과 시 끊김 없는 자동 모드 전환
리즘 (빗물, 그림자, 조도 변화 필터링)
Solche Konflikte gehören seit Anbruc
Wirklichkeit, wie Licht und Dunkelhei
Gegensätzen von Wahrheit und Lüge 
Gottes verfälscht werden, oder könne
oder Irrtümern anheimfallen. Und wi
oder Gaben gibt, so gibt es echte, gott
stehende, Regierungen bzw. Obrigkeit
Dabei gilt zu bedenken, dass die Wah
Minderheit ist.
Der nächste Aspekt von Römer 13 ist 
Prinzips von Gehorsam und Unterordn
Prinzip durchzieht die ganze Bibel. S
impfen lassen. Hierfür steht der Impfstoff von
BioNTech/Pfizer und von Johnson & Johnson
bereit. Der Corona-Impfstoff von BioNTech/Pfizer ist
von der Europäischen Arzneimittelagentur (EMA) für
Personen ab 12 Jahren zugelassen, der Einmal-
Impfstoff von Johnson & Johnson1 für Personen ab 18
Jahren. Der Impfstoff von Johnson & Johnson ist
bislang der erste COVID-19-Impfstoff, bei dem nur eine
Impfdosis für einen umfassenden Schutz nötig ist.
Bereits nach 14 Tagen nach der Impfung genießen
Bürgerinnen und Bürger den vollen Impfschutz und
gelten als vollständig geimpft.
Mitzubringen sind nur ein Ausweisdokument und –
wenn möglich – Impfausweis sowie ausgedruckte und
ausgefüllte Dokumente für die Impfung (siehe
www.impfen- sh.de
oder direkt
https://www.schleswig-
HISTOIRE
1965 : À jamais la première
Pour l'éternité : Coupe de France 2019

**Request**
Look through the entries and return each line that has the word "Pfizer" in it.

**Answer**
BioNTech/Pfizer und von Johnson & Johnson
bereit. Der Corona-Impfstoff von BioNTech/Pfizer ist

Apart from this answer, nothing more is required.